Data records:
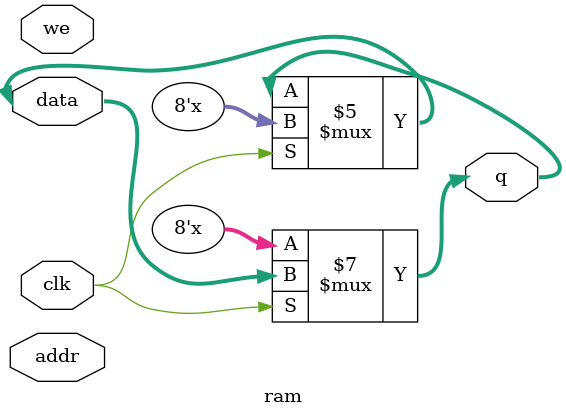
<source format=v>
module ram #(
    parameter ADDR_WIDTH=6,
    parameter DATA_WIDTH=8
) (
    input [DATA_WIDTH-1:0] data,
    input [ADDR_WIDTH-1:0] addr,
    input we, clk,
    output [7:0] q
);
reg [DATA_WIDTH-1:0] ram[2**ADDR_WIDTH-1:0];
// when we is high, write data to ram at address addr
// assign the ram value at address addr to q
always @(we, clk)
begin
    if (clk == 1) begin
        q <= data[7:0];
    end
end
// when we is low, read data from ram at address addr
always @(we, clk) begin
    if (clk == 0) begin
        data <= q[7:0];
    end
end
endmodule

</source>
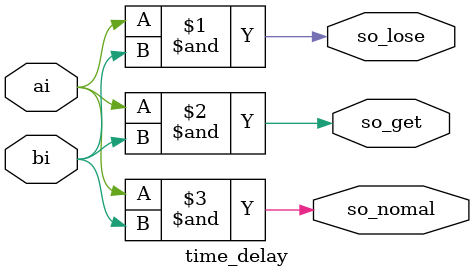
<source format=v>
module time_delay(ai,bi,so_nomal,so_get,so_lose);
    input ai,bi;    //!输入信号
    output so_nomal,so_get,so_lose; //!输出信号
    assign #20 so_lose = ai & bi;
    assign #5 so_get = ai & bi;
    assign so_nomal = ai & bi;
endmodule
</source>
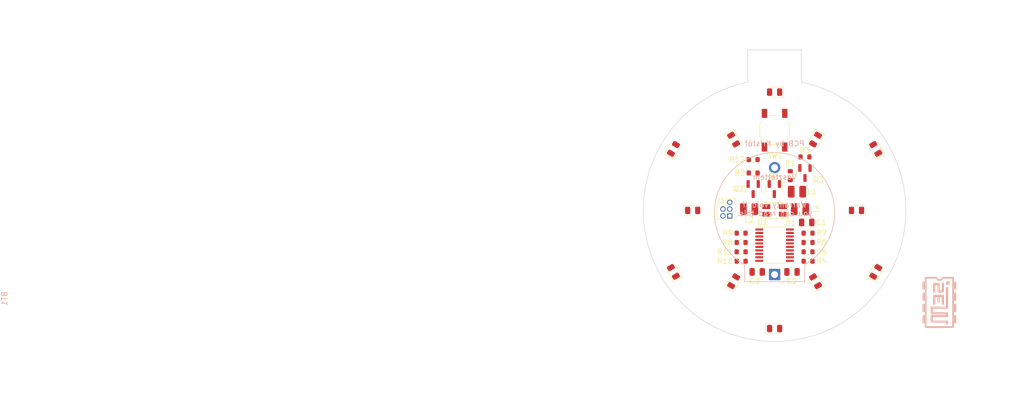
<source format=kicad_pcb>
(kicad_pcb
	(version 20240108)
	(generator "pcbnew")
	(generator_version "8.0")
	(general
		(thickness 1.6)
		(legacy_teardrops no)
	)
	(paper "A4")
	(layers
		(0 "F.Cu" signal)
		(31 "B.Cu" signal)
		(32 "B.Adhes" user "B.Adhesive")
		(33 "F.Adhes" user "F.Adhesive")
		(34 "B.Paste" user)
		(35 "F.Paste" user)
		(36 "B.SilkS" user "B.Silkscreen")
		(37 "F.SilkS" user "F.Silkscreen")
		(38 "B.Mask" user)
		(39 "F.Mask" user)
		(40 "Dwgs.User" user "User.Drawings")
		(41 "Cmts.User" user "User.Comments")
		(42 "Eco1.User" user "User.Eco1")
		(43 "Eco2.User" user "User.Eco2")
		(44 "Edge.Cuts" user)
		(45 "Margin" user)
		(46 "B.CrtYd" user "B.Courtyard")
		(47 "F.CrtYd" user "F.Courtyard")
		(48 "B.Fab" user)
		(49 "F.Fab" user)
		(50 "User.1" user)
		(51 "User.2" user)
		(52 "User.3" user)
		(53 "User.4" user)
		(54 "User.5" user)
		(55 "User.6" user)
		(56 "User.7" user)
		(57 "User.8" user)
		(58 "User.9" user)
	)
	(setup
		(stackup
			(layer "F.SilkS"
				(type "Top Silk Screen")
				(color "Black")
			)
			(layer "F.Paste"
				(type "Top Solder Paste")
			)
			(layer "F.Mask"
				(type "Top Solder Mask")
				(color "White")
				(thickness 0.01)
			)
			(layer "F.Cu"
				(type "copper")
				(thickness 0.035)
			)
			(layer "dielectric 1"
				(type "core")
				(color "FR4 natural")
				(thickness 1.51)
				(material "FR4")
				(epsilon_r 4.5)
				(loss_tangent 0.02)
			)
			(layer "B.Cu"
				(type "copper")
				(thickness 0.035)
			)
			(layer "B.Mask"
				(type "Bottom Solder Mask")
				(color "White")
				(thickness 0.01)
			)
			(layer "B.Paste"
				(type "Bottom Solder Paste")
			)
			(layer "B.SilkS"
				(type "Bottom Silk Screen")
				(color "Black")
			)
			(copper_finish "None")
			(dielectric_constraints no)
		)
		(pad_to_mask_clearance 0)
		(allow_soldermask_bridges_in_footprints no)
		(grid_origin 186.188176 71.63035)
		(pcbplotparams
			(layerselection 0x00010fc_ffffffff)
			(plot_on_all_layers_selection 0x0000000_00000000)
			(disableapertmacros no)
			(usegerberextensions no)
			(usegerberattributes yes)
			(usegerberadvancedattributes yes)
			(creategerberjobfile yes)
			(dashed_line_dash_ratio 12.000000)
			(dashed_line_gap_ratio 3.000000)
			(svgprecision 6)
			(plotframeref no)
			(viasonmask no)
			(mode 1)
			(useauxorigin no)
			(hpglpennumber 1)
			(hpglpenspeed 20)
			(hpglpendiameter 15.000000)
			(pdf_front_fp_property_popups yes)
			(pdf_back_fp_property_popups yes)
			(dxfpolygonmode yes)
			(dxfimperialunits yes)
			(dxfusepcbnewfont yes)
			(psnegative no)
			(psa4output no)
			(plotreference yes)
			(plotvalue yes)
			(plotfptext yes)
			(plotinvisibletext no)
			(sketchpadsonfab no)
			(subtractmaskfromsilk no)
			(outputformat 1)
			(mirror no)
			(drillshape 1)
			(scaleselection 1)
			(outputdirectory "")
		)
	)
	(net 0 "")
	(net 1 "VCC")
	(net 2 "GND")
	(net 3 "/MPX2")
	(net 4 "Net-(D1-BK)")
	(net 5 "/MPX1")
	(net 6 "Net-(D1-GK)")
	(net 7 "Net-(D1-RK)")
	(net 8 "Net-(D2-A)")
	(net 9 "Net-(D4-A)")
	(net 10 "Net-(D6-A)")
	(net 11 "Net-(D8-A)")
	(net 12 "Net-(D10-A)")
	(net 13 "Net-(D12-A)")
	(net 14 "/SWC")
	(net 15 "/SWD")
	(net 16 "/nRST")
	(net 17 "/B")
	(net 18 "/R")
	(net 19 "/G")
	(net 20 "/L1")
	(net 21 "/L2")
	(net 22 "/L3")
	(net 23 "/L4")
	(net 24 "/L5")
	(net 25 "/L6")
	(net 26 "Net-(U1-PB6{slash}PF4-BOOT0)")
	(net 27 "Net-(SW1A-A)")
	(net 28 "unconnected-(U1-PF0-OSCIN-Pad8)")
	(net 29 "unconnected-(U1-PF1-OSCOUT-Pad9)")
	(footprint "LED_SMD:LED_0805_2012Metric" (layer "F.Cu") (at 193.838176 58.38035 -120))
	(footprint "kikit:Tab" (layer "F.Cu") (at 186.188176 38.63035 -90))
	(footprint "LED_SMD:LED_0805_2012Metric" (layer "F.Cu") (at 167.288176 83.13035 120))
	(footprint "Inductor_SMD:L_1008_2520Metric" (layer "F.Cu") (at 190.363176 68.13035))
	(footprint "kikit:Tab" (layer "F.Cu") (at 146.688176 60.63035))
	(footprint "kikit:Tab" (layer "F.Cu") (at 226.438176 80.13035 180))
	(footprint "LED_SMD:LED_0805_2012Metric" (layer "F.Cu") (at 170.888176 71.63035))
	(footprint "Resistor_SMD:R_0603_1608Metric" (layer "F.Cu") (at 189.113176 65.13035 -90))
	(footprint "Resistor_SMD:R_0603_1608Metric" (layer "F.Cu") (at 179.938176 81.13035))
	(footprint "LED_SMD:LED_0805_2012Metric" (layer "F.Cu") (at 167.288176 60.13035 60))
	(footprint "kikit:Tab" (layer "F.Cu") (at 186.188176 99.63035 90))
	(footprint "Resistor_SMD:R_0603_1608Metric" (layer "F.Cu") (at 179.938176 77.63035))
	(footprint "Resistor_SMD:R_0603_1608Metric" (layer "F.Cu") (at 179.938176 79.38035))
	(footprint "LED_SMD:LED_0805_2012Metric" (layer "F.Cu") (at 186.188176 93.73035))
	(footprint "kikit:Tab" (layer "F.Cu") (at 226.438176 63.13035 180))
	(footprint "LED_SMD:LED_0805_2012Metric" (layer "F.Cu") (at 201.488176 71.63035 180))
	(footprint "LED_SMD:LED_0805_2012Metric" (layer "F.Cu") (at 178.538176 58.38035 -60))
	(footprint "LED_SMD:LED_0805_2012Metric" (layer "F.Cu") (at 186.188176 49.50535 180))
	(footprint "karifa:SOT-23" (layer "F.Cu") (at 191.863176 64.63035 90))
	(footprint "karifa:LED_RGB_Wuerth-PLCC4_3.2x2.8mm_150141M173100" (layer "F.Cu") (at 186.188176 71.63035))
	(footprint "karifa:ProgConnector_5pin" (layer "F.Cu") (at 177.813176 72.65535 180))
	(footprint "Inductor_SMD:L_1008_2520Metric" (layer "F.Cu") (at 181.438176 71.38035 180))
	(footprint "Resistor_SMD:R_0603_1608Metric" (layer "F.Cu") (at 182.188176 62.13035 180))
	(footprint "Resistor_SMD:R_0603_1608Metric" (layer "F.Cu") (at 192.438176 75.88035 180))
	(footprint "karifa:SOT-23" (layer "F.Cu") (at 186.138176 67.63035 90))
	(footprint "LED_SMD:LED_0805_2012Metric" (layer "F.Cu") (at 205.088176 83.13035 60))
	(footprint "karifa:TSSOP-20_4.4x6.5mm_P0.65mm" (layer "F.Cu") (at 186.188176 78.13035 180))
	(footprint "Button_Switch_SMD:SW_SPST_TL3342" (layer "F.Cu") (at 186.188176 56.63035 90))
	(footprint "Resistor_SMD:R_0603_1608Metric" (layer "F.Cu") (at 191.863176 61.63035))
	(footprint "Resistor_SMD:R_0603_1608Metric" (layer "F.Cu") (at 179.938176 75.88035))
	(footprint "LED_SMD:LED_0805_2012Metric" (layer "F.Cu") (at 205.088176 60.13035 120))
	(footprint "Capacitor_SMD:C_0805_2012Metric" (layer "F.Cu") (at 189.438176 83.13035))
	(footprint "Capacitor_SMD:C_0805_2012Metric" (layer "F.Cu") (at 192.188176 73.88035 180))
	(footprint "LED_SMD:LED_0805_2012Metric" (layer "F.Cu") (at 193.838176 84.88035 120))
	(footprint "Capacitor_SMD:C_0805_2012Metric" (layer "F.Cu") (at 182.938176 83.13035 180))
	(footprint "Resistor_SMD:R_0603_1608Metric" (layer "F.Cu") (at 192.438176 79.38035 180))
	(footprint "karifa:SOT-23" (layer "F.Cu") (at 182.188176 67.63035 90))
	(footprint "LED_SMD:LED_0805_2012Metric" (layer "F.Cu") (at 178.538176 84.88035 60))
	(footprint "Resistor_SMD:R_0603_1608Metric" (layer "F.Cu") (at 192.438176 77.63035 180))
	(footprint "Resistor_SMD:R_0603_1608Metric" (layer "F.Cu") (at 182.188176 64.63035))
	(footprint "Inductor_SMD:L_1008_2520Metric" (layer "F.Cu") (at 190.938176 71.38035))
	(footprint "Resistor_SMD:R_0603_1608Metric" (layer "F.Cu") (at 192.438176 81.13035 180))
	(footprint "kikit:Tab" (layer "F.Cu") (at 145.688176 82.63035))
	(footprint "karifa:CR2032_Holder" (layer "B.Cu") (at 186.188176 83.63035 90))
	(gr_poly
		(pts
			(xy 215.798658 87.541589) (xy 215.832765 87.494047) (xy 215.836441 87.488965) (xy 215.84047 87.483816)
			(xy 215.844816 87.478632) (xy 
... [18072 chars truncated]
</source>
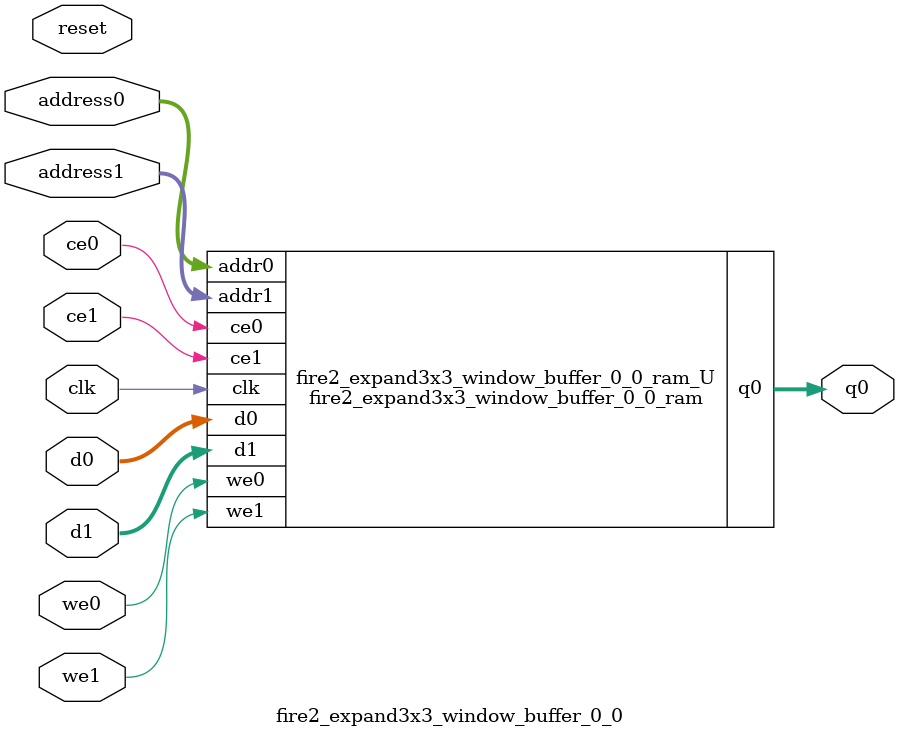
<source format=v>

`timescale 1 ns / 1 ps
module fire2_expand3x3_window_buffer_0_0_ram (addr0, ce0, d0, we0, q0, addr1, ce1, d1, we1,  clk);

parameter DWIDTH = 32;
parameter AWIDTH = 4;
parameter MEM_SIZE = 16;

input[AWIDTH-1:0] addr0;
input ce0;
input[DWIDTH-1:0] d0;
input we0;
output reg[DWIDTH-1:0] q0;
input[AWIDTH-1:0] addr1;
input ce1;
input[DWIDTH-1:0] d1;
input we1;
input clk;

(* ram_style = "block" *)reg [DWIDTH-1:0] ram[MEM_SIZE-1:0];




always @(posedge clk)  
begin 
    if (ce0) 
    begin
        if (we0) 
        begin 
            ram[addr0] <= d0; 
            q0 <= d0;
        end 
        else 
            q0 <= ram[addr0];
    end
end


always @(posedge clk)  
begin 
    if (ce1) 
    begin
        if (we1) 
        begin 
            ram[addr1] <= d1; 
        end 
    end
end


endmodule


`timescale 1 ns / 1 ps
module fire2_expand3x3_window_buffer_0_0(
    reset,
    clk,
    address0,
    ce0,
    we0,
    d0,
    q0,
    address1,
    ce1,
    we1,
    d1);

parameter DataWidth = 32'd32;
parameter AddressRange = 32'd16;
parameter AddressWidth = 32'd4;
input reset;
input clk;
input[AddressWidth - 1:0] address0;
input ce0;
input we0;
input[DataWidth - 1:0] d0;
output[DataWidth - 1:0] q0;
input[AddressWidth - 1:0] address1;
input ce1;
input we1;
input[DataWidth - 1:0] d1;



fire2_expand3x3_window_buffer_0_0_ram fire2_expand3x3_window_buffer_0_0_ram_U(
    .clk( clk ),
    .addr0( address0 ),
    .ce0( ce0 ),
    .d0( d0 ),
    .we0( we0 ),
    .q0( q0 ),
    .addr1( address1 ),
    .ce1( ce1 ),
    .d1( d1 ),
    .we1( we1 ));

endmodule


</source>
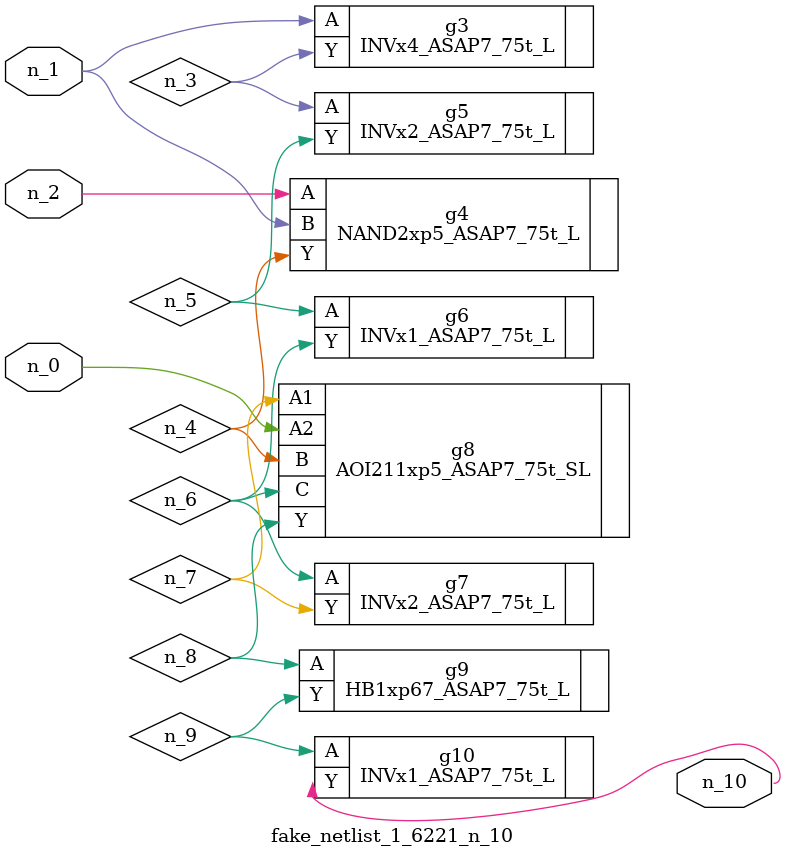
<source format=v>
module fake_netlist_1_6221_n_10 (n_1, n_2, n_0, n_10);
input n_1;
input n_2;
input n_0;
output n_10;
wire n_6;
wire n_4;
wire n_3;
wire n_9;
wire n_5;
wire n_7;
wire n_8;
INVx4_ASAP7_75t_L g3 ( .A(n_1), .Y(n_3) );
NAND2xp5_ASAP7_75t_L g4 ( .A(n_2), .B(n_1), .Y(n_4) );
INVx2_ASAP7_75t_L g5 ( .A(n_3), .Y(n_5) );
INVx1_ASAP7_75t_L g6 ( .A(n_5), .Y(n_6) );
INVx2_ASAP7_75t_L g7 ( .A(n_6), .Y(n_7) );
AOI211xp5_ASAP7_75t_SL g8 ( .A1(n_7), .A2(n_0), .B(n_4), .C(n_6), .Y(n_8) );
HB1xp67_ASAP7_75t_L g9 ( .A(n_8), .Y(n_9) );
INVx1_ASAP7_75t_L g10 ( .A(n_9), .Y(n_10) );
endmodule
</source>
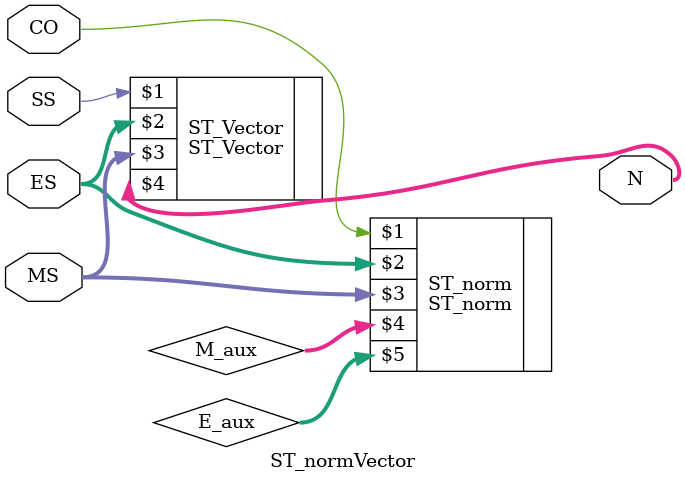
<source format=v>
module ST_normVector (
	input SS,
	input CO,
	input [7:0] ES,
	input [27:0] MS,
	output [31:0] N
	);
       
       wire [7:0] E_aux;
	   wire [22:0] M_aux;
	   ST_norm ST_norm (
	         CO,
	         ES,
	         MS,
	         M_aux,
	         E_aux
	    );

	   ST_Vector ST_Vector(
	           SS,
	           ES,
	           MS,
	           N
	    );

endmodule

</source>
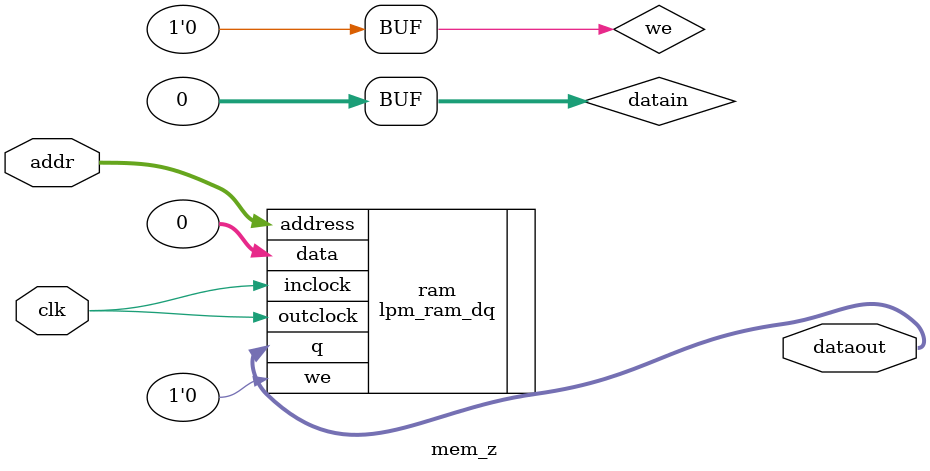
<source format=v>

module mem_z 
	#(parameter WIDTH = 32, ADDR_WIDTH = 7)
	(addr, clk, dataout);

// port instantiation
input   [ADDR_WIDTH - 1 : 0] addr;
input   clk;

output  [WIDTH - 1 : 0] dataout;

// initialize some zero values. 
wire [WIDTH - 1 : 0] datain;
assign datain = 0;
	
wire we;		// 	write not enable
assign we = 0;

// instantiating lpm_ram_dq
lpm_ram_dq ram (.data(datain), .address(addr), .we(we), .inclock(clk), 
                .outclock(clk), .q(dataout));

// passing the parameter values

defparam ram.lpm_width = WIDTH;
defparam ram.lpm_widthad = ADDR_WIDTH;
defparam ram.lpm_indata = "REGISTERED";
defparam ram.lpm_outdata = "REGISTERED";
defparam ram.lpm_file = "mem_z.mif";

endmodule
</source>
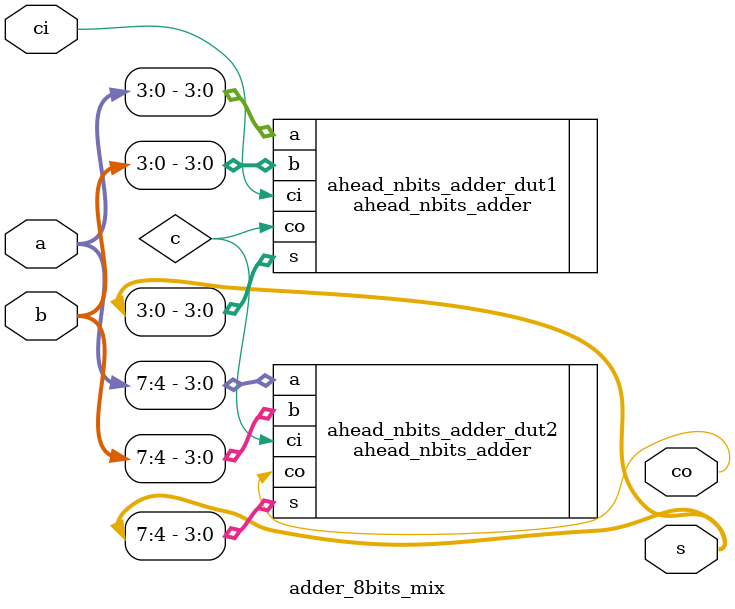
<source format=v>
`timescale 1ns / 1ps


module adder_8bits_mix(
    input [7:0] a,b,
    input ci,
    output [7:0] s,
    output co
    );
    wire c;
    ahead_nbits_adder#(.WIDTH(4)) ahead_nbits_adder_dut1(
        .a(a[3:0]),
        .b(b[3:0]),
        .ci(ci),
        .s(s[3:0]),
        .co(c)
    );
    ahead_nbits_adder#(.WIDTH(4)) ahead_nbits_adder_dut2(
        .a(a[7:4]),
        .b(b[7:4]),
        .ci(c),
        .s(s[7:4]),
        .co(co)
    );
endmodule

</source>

Requirement: Every line above from the line with "191.863176 64.63035 90))" to the line with "182.188176 62.13035 180))" is wanted, ends included; write them out exactly and add no other line.

Result below:
	(footprint "karifa:SOT-23" (layer "F.Cu") (at 191.863176 64.63035 90))
	(footprint "karifa:LED_RGB_Wuerth-PLCC4_3.2x2.8mm_150141M173100" (layer "F.Cu") (at 186.188176 71.63035))
	(footprint "karifa:ProgConnector_5pin" (layer "F.Cu") (at 177.813176 72.65535 180))
	(footprint "Inductor_SMD:L_1008_2520Metric" (layer "F.Cu") (at 181.438176 71.38035 180))
	(footprint "Resistor_SMD:R_0603_1608Metric" (layer "F.Cu") (at 182.188176 62.13035 180))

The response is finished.